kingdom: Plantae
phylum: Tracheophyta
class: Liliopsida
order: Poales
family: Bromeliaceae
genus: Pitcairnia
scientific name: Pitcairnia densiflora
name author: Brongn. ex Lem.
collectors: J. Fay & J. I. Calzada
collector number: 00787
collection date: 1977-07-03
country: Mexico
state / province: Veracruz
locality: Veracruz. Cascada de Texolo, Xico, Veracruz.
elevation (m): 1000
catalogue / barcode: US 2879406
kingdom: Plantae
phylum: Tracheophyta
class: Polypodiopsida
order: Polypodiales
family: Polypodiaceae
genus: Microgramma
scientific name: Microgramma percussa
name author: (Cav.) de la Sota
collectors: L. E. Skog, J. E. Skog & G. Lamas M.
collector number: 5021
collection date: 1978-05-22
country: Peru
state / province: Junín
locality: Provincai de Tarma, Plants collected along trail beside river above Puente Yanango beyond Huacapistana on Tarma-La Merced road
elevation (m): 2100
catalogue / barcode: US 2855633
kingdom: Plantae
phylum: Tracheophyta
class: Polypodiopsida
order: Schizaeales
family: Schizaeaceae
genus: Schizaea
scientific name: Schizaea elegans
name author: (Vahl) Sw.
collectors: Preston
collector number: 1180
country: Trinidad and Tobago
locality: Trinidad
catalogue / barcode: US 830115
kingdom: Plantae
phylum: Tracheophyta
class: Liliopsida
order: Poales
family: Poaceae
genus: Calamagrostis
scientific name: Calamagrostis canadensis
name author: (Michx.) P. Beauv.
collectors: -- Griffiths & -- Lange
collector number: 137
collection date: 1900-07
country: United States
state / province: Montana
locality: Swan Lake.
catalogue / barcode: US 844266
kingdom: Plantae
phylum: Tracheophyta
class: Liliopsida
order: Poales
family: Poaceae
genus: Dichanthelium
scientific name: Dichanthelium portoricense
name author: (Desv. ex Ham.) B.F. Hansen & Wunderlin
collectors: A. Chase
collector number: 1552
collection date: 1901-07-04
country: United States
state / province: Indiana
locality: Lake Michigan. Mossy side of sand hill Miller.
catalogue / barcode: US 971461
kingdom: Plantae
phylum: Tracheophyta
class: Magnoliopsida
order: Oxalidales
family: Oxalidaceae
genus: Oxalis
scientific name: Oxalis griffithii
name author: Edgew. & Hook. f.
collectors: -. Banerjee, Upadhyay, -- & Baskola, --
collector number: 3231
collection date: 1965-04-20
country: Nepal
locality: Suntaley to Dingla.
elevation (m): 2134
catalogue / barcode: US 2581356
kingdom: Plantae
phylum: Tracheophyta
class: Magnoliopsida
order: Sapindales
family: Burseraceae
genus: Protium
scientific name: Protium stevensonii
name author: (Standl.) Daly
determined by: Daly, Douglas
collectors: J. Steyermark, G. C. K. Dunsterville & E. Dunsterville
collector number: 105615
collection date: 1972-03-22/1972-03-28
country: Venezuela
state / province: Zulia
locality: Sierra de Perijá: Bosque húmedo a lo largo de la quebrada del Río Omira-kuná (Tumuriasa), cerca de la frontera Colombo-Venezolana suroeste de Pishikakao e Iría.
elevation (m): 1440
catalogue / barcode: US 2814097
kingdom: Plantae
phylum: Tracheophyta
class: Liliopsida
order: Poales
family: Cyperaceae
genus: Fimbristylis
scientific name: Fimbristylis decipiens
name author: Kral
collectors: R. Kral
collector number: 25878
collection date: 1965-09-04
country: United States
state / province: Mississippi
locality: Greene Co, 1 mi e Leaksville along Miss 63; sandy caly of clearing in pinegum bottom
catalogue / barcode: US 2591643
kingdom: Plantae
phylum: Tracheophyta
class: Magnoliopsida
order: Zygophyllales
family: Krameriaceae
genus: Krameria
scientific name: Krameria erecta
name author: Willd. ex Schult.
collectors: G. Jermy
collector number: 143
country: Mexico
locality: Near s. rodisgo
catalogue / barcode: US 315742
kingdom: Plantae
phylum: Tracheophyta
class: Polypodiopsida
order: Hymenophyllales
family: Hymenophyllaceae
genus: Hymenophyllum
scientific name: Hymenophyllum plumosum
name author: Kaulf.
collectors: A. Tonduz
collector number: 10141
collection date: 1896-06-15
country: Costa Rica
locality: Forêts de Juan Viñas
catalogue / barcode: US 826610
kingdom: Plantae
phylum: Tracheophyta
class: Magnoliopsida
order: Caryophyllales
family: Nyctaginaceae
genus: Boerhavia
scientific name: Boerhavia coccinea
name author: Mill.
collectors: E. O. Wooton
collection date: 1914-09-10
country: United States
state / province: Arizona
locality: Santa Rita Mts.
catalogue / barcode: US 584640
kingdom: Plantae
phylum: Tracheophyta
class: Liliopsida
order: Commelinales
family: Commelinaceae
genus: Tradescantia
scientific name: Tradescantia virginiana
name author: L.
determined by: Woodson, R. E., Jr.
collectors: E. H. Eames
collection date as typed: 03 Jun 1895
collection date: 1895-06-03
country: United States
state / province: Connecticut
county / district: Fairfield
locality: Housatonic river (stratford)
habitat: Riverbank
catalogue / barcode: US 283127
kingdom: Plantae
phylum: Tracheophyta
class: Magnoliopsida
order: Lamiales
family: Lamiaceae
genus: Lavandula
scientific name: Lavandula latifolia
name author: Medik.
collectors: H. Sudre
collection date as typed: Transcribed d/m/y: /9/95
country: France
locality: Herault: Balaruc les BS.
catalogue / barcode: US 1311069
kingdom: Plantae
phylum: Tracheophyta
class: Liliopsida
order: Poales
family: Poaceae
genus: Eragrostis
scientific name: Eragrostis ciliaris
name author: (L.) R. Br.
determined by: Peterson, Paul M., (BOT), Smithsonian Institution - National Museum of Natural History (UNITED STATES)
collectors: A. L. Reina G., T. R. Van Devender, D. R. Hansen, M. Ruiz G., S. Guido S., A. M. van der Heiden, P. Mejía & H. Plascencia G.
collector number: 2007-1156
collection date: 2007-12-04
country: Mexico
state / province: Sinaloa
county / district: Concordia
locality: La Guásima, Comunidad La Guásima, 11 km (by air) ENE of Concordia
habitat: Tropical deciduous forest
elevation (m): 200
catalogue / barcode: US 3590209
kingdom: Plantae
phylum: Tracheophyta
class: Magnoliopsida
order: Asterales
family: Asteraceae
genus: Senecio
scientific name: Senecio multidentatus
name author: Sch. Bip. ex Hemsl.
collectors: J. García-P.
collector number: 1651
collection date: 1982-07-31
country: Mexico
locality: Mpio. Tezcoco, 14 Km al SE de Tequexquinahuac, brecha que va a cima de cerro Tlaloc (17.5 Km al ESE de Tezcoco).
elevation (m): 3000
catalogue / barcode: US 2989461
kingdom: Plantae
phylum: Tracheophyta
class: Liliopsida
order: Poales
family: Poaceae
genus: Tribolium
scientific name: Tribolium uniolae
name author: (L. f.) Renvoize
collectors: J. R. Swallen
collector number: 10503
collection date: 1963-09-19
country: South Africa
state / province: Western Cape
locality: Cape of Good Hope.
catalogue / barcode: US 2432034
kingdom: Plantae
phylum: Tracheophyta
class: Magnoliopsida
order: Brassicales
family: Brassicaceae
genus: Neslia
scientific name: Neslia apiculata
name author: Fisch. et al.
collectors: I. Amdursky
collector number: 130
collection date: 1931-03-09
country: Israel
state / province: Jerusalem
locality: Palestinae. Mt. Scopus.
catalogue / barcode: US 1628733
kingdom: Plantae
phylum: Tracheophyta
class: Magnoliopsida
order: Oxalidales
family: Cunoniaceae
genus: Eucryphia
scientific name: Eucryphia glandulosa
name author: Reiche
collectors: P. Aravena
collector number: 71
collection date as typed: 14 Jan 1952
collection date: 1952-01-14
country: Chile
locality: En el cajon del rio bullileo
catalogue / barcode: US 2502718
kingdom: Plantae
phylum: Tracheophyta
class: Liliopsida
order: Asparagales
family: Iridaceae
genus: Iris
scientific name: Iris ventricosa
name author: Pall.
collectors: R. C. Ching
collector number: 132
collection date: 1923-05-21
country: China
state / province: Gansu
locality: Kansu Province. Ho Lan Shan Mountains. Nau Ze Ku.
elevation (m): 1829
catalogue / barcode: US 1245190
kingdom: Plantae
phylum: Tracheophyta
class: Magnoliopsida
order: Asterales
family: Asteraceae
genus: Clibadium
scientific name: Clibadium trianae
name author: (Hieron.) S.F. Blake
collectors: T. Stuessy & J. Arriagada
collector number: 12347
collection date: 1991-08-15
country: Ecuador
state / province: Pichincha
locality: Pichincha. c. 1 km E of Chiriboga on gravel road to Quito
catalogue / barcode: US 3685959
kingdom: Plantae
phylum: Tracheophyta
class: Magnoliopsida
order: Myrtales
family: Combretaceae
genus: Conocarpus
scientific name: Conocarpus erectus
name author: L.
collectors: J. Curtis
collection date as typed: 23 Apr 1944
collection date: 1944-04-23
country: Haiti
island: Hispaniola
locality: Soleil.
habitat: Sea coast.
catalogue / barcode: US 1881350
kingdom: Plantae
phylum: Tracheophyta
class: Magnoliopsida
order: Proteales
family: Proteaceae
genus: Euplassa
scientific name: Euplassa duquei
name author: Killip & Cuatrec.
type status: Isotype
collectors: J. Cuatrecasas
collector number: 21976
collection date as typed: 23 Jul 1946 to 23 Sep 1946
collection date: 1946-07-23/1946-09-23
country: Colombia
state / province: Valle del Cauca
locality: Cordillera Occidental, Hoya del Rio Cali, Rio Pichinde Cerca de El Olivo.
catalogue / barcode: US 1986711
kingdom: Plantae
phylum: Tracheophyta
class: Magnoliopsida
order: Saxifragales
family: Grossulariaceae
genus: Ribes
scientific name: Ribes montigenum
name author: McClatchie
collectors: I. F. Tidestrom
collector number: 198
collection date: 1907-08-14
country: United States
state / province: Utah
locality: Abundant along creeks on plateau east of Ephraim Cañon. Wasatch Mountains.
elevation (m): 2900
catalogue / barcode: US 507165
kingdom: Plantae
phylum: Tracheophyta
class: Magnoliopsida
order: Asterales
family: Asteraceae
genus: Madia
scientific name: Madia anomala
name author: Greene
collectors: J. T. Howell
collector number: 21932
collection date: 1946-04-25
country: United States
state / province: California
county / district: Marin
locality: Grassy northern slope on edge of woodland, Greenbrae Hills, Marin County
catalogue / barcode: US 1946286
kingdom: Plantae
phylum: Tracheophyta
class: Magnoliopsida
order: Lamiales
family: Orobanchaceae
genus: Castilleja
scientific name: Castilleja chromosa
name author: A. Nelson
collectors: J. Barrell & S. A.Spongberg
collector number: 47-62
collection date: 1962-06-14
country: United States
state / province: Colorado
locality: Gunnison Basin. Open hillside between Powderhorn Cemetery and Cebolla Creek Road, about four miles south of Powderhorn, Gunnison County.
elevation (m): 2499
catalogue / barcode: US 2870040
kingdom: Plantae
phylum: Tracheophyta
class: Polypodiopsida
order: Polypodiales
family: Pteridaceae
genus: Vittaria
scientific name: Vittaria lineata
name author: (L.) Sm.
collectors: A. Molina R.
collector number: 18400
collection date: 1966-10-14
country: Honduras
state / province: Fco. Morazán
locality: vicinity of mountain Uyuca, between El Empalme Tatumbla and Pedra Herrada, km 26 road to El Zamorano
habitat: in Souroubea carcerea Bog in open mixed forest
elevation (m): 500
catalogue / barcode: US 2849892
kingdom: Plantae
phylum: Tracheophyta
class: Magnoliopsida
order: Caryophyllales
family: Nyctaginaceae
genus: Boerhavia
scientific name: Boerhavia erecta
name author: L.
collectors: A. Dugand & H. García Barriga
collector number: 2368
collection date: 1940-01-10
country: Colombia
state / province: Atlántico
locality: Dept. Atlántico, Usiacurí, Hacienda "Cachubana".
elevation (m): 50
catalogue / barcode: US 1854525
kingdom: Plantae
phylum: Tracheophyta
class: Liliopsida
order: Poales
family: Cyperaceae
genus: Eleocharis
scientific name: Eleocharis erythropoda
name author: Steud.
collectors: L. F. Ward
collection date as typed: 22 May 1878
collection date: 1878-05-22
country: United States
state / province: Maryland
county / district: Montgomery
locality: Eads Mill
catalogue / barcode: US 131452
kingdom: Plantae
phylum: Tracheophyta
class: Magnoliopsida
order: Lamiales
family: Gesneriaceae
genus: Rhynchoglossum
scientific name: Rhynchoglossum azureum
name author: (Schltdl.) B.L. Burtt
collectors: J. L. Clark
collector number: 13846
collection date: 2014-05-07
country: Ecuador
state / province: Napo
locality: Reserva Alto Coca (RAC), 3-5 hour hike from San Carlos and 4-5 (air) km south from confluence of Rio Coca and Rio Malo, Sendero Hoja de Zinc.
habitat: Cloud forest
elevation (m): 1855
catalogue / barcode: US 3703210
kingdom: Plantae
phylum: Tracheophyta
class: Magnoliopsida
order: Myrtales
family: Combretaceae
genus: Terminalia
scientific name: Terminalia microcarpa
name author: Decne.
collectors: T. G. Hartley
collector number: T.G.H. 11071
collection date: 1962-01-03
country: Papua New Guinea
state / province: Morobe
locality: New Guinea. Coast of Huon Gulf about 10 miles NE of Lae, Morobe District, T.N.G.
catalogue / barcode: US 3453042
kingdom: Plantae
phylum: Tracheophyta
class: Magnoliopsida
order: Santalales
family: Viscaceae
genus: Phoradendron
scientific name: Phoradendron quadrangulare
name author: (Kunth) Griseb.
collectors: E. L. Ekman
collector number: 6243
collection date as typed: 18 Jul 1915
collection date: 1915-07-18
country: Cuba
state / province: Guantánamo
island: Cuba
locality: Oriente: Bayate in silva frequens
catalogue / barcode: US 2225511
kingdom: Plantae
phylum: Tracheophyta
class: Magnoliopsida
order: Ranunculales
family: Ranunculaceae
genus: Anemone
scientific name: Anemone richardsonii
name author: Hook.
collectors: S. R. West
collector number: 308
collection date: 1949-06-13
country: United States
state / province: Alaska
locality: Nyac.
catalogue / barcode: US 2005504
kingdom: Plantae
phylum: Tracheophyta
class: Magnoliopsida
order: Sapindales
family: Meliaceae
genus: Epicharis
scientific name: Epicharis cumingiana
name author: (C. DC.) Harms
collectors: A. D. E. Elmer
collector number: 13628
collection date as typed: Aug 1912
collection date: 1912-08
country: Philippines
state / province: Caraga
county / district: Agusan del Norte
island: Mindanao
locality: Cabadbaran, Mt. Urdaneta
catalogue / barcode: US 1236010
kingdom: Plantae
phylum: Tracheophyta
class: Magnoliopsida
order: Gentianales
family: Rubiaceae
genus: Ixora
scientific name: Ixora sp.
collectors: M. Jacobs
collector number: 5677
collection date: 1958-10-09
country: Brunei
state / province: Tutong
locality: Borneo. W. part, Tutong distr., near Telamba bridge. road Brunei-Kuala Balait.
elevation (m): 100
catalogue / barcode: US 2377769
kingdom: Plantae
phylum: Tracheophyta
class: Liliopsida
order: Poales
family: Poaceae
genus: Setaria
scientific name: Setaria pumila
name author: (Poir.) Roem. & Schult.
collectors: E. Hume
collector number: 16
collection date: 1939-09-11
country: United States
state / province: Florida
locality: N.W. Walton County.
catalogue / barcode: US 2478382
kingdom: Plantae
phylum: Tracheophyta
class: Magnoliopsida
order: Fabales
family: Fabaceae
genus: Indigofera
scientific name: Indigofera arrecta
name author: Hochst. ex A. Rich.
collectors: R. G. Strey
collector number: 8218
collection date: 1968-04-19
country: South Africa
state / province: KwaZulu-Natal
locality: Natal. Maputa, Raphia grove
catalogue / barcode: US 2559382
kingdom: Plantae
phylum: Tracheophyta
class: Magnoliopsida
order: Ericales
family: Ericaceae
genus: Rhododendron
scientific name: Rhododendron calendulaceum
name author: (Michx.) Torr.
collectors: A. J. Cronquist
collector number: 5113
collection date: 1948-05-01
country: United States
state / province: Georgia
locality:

--------------------

STATED PROBLEM:
Edit the part of the records that opens with the line containing "catalogue / barcode: US 2377769" and closes at the end of the records, replacing "collection date" with "date collected" and changing nothing else. Return only that part.

RESULT OF THE TASK:
catalogue / barcode: US 2377769
kingdom: Plantae
phylum: Tracheophyta
class: Liliopsida
order: Poales
family: Poaceae
genus: Setaria
scientific name: Setaria pumila
name author: (Poir.) Roem. & Schult.
collectors: E. Hume
collector number: 16
date collected: 1939-09-11
country: United States
state / province: Florida
locality: N.W. Walton County.
catalogue / barcode: US 2478382
kingdom: Plantae
phylum: Tracheophyta
class: Magnoliopsida
order: Fabales
family: Fabaceae
genus: Indigofera
scientific name: Indigofera arrecta
name author: Hochst. ex A. Rich.
collectors: R. G. Strey
collector number: 8218
date collected: 1968-04-19
country: South Africa
state / province: KwaZulu-Natal
locality: Natal. Maputa, Raphia grove
catalogue / barcode: US 2559382
kingdom: Plantae
phylum: Tracheophyta
class: Magnoliopsida
order: Ericales
family: Ericaceae
genus: Rhododendron
scientific name: Rhododendron calendulaceum
name author: (Michx.) Torr.
collectors: A. J. Cronquist
collector number: 5113
date collected: 1948-05-01
country: United States
state / province: Georgia
locality:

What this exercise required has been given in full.